Talk ‘N Text point guard Jayson Castro doesn’t realize it yet, but by scoring an incredible 44 points in Game 2 Friday he may have just done Rain or Shine one big, morale-boosting favor.
The irony of the situation and the unintended consequence of Castro’s offensive explosion in the PBA Commissioner’s Cup Finals two nights ago are not lost on ROS coach Yeng Guiao.
“This gives us great confidence,” said Guiao after ROS levelled the best-of-7 championship series by coming back from double digits down to beat TNT, 116-108. “If we can survive a 27-point onslaught by Jayson in the first half and overcome a 17-point deficit, you know you can play with the best.”
Such awareness could prove invaluable to the Elasto Painters as the series moves on, with Game 3 set at 5 p.m. today at the Smart Araneta Coliseum and the Tropang Texters hoping to put behind bitter thoughts over how they squandered a rare opportunity and allowed ROS to climb out of what had looked like a 0-2 hole.
The E-Painters have a lot of things to be thankful for.

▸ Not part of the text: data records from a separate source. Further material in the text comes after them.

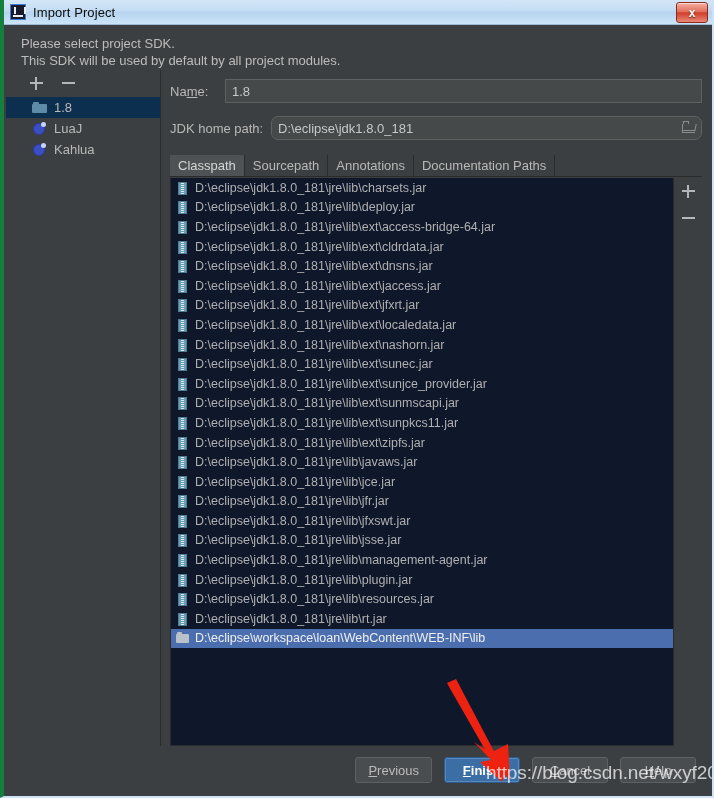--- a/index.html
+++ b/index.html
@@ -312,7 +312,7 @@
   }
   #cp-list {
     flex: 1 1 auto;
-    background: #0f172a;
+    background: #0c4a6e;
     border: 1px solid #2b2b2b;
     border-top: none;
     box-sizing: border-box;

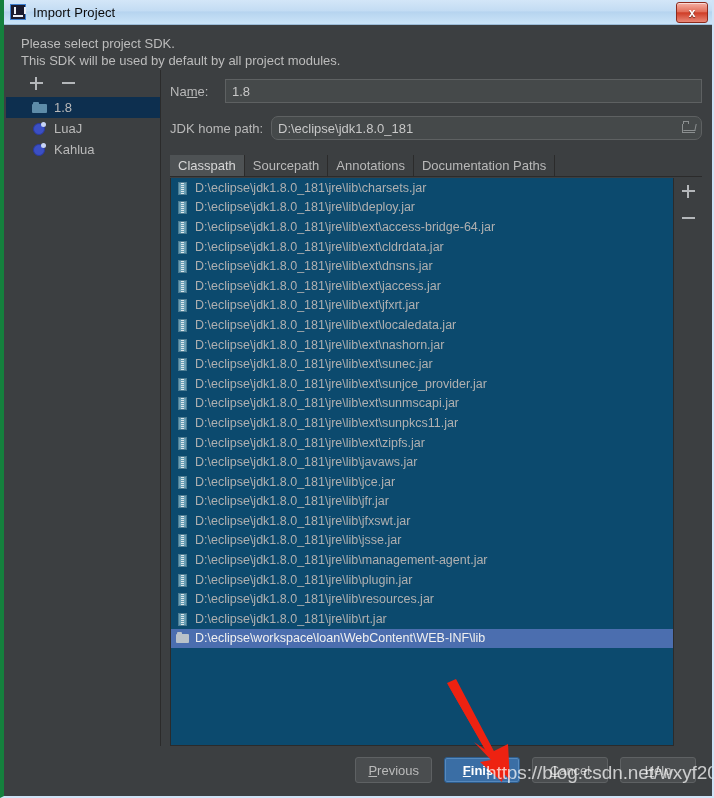--- a/index.html
+++ b/index.html
@@ -588,7 +588,7 @@
             </div>
           <div class="cp-row">
               <span class="cp-icon jar"></span>
-              <span>D:\eclipse\jdk1.8.0_181\jre\lib\jce.jar</span>
+              <span>D:\nashorn\jdk1.8.0_181\jre\lib\jce.jar</span>
             </div>
           <div class="cp-row">
               <span class="cp-icon jar"></span>

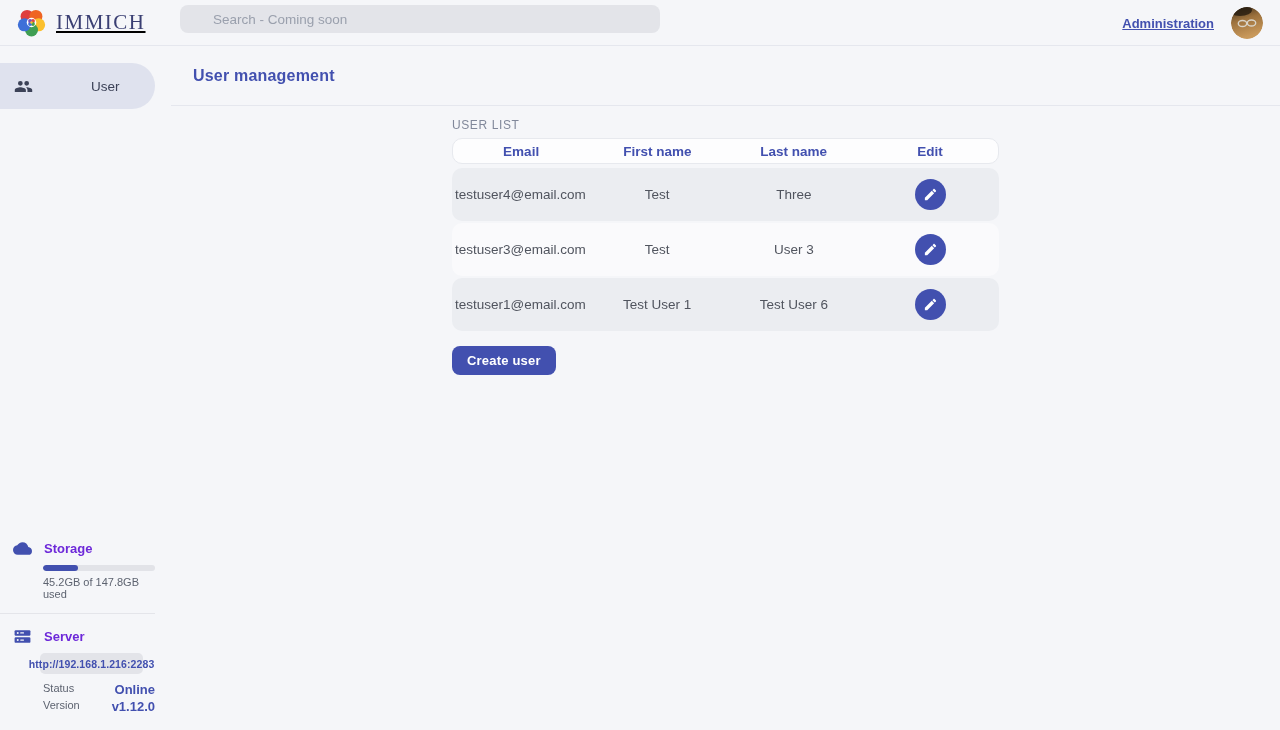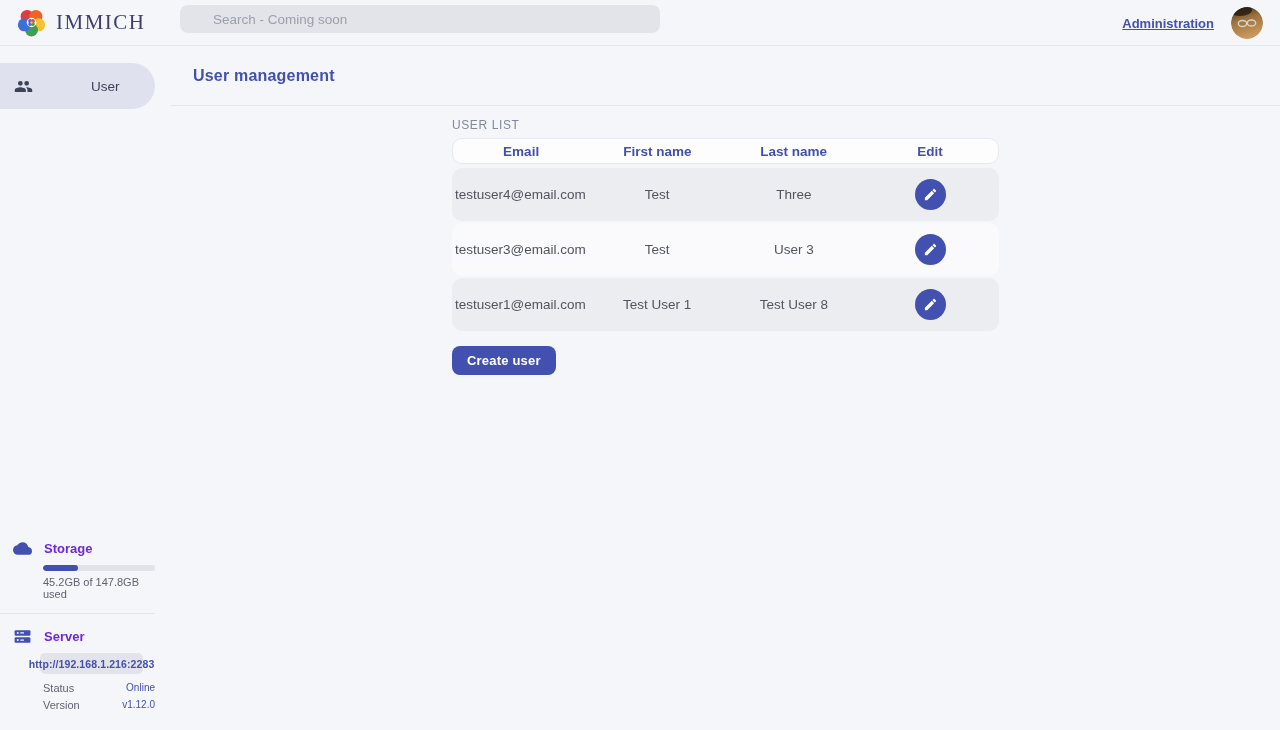--- a/index.html
+++ b/index.html
@@ -26,7 +26,7 @@
     position:absolute;top:0;left:0;width:1280px;height:46px;
     background:var(--page-bg);
     border-bottom:1px solid var(--border);
-    display:flex;align-items:center;
+    display:flex;align-items:center;text-decoration:underline;
   }
   .brand{display:flex;align-items:center;gap:8px;padding-left:15px;width:165px;}
   .wordmark{

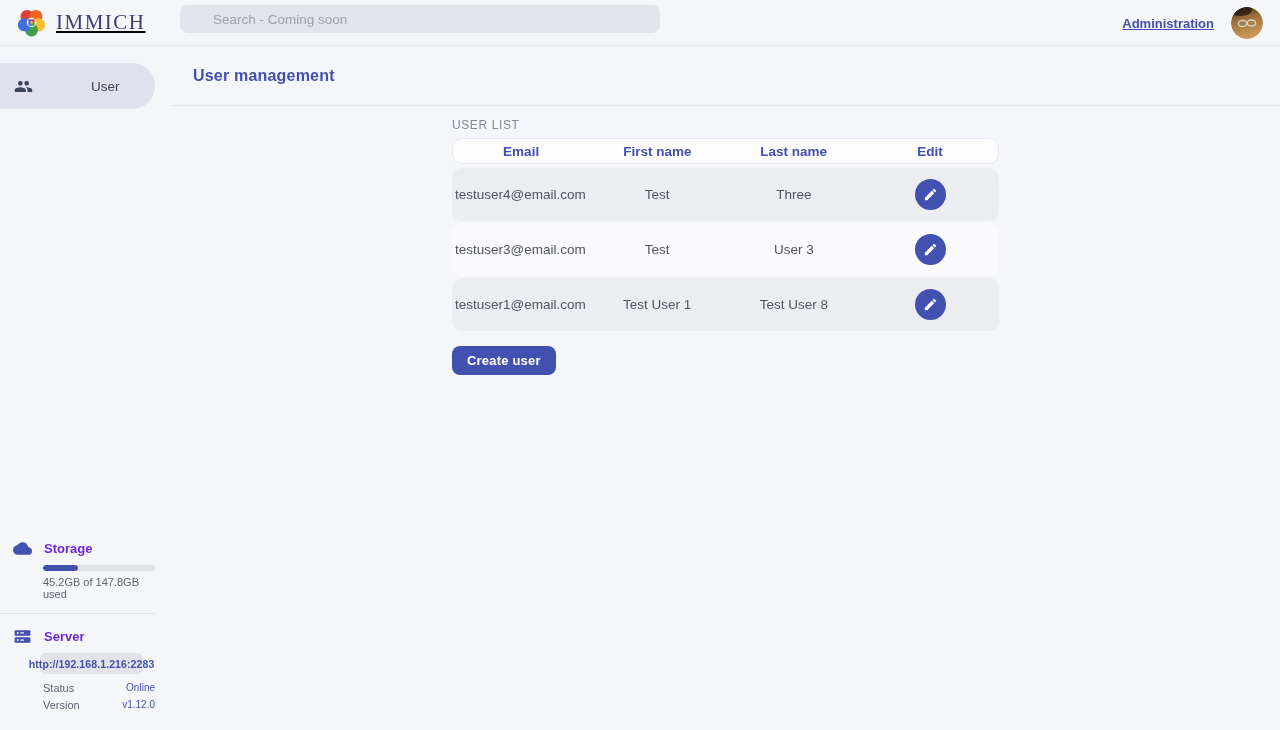--- a/index.html
+++ b/index.html
@@ -254,7 +254,7 @@
   <div class="table-row">
     <span class="td-cell">testuser1@email.com</span>
     <span class="td-cell">Test User 1</span>
-    <span class="td-cell">Test User 8</span>
+    <span class="td-cell">Test User 6</span>
     <span class="td-cell">
       <button class="edit-btn">
         <span class="icon">

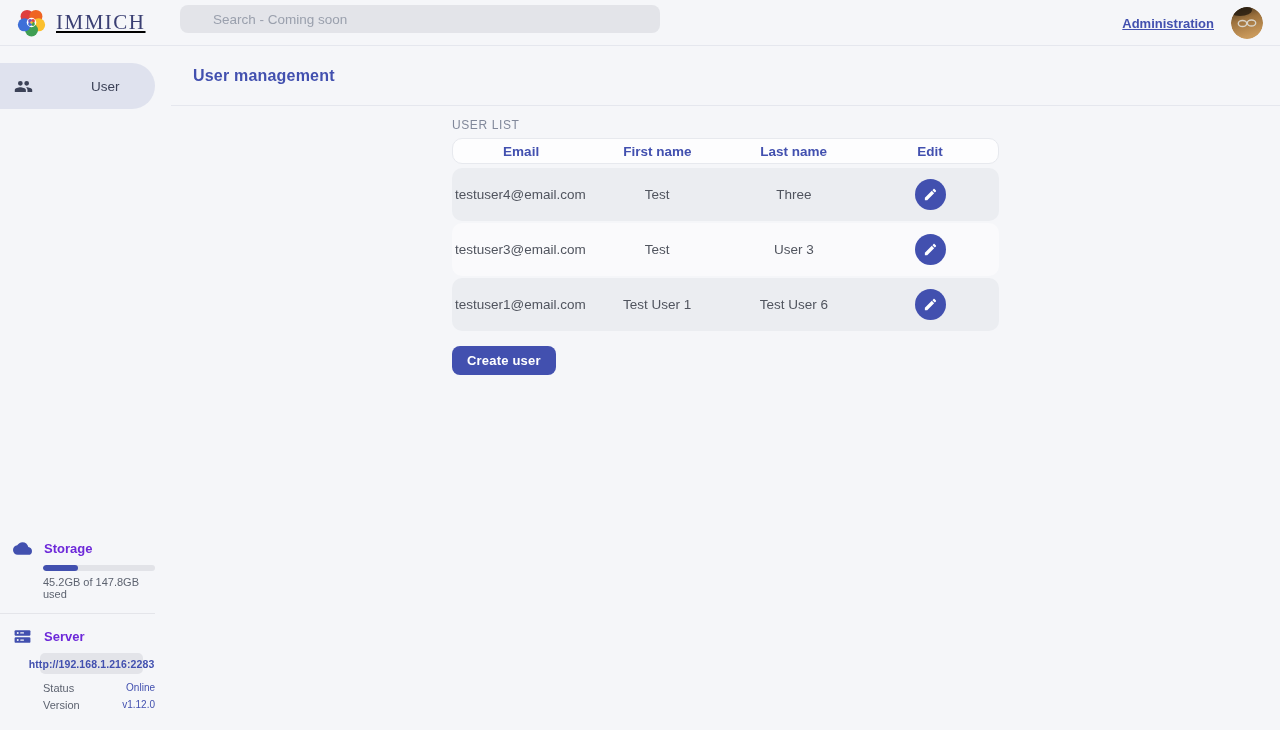--- a/index.html
+++ b/index.html
@@ -69,7 +69,7 @@
   .kv-row{margin:0 0 0 43px;width:112px;display:flex;justify-content:space-between;align-items:flex-start;height:17px;}
   .kv-rows{margin-top:8px;}
   .kv-label{font-size:11px;color:var(--gray-text);}
-  .kv-value{font-size:10px;font-weight:400;color:var(--accent);}
+  .kv-value{font-size:13px;font-weight:700;color:var(--accent);}
   
   .main{position:absolute;top:46px;left:171px;right:0;bottom:0;}
   .title-bar{height:60px;display:flex;align-items:center;padding-left:22px;border-bottom:1px solid var(--border);}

Not only did they survive Castro’s phenomenal outside shooting, which saw the former Philippine Christian University stalwart bury 9 three-point shots to erase Robert Jaworski’s 35-year-old record of 8 triples in the finals, the E-Painters also overcame a big scare when star playmaker Paul Lee went down with a right ankle sprain late in the first quarter.
In eerily familiar circumstances, Lee – who dislocated his left shoulder in Game 2 of the 2012 Governors’ Cup Finals against B-Meg (Purefoods) which forced him to sit out the rest of the series as the E-Painters went on to win their first PBA title – limped back to the bench after crashing to the floor following a hard drive.
He played just six minutes in the second quarter when TNT built its 17-point margin and all of two and a half minutes in the third when Wayne Chism led an ROS fightback to wrest the upper hand, 85-84.
But with the game on the line and Castro, his main rival for the Best Player of the Conference award, still in flames, Lee returned to action and scored 14 points in the fourth quarter, teaming up with Chism and the ubiquitous Jireh Ibanes, who forced Castro to miss 6 of his last 10 shots, in making a gallant final stand.
“Our mental toughness is what got us through,” said Guiao, who rarely doles out specific accolades to his players but made an exception this time for Ibanes. “And Jireh deserves special mention.”
Their improved free throw shooting and less sloppy ball-handling also were instrumental in getting the E-Painters through.
After going 18 of 33 from the foul line and turning the ball over 17 times in a 99-92 loss in Game 1 last Wednesday, ROS shot 17 of 20 in Game 2 and committed just 9 errors to TNT’s 16.
“This is a good sign,” said Guiao. “A nice ice-breaker, this is all we needed.”
The Texters may have to find someone, along with Castro, to send ROS back in deep freeze although TNT coach Jong Uichico would hear none of it.
Uichico brushed off suggestions Castro, as awesome as his numbers were, may have exercised too much freedom with his field goal attempts.
“I don’t think so,” said Uichico when asked whether he felt the Texters became too dependent on their ace point guard in Game 2.
Castro launched 23 shots to the 15 he took in finishing with 14 points behind Ranidel de Ocampo (24) and Ivan Johnson (23) in the opener. De Ocampo took the backseat in Game 2 with 15 points while Johnson, recently fined R150,000 for knocking down Guiao in Game 1, was also a little off from his initial numbers with 20.
Nonetheless, both Johnson and De Ocampo took practically the same number of attempts as in Game 1, revealing comparatively lower shooting percentages. Also missing were the contributions of veteran Kelly Williams (2 points), who took just 3 shots after taking 11 in the opener, and Jay Washington, benched for yet undetermined reason.
Questions abound heading to Game 3.
Will TNT continue to grant Castro as wide a latitude in offense as in Game 2 or will the Texters revert to the formula which proved successful in Game 1, using Castro more as a facilitator to spread out the ROS defense and make it more vulnerable?
Will Johnson regain his fiery form after turning up meek in Game 2? And what of Washington, who mysteriously rode the bench last Friday?
On ROS’ side, Lee’s ankle sprain poses a big problem for the E-Painters, who nevertheless showed they can turn it on when they want to in specific moments – as in the third quarter – even with their gifted playmaker on the bench.
Is Lee’s injury not as grave as feared? Or will the specter of the 2012 Governors’ Cup Finals loom over the E-Painters with the former University of the East star hobbled?
The answers just as night falls over the Big Dome. Or until Jayson Castro catches fire again.